Records from a collection:
--------
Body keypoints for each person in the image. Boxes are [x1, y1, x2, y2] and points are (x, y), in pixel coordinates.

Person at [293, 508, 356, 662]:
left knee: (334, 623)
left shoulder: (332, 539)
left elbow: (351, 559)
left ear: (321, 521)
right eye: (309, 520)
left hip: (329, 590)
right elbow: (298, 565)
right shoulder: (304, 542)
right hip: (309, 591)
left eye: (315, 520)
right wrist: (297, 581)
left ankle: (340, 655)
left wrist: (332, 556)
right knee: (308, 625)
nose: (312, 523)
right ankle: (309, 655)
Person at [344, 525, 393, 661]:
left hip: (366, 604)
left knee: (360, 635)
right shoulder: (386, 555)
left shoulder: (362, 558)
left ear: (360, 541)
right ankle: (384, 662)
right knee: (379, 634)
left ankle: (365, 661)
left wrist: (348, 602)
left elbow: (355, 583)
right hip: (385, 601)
--------
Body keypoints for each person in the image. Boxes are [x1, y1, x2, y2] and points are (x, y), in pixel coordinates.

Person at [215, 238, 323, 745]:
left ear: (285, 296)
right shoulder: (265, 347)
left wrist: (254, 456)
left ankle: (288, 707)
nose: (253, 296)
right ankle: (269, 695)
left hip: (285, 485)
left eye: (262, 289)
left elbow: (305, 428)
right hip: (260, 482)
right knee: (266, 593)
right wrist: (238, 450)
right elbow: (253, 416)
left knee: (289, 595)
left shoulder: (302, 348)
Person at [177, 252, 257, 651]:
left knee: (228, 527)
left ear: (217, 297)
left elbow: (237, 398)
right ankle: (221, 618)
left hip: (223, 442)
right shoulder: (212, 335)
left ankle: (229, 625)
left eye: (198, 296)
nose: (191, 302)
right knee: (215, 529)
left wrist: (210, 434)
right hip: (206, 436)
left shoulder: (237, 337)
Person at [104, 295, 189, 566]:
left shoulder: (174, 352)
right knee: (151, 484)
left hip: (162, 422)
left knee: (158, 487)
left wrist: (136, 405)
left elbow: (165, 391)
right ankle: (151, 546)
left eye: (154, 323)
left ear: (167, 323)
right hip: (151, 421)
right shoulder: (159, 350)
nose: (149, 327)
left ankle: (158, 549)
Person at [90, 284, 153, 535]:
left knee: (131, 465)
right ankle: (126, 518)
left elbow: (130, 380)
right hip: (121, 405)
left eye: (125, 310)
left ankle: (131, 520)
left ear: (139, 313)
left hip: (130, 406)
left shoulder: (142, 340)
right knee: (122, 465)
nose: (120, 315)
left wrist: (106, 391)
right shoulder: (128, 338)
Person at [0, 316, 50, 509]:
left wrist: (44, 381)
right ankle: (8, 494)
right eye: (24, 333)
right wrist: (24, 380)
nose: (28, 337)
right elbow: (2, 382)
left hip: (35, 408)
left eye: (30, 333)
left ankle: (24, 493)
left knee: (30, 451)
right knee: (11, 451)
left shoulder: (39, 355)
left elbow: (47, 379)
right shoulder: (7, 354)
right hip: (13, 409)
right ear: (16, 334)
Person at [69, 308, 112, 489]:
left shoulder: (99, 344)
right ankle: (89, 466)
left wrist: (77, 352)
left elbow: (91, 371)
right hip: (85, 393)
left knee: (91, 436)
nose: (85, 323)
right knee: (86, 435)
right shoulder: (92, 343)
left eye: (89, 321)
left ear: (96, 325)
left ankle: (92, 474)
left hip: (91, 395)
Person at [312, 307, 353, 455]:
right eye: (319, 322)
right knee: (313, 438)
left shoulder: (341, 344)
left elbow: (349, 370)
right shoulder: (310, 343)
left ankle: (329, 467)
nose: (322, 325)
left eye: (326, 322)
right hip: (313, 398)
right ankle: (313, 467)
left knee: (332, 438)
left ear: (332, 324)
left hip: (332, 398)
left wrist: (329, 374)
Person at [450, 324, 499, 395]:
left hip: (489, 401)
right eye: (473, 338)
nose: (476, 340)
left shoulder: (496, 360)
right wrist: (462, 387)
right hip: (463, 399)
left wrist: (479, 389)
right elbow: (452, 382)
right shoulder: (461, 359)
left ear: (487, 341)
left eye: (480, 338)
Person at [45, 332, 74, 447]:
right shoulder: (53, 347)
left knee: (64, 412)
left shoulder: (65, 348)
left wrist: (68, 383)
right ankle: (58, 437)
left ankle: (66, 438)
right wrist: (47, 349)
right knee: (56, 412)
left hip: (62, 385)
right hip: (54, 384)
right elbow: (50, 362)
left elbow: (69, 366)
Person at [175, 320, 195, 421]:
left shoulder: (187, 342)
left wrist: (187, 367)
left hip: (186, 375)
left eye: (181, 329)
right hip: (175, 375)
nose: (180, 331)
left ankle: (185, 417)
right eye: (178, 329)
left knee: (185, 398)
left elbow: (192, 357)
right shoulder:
--------
YOUR INSTRUCTIONS:
Set down precisely the lines above between the line holding "right shoulder: (461, 359)" and the line holding "left hip: (186, 375)", inclusive, and nothing beyond them.

REPLY TO THE EXERCISE:
right shoulder: (461, 359)
left ear: (487, 341)
left eye: (480, 338)
Person at [45, 332, 74, 447]:
right shoulder: (53, 347)
left knee: (64, 412)
left shoulder: (65, 348)
left wrist: (68, 383)
right ankle: (58, 437)
left ankle: (66, 438)
right wrist: (47, 349)
right knee: (56, 412)
left hip: (62, 385)
right hip: (54, 384)
right elbow: (50, 362)
left elbow: (69, 366)
Person at [175, 320, 195, 421]:
left shoulder: (187, 342)
left wrist: (187, 367)
left hip: (186, 375)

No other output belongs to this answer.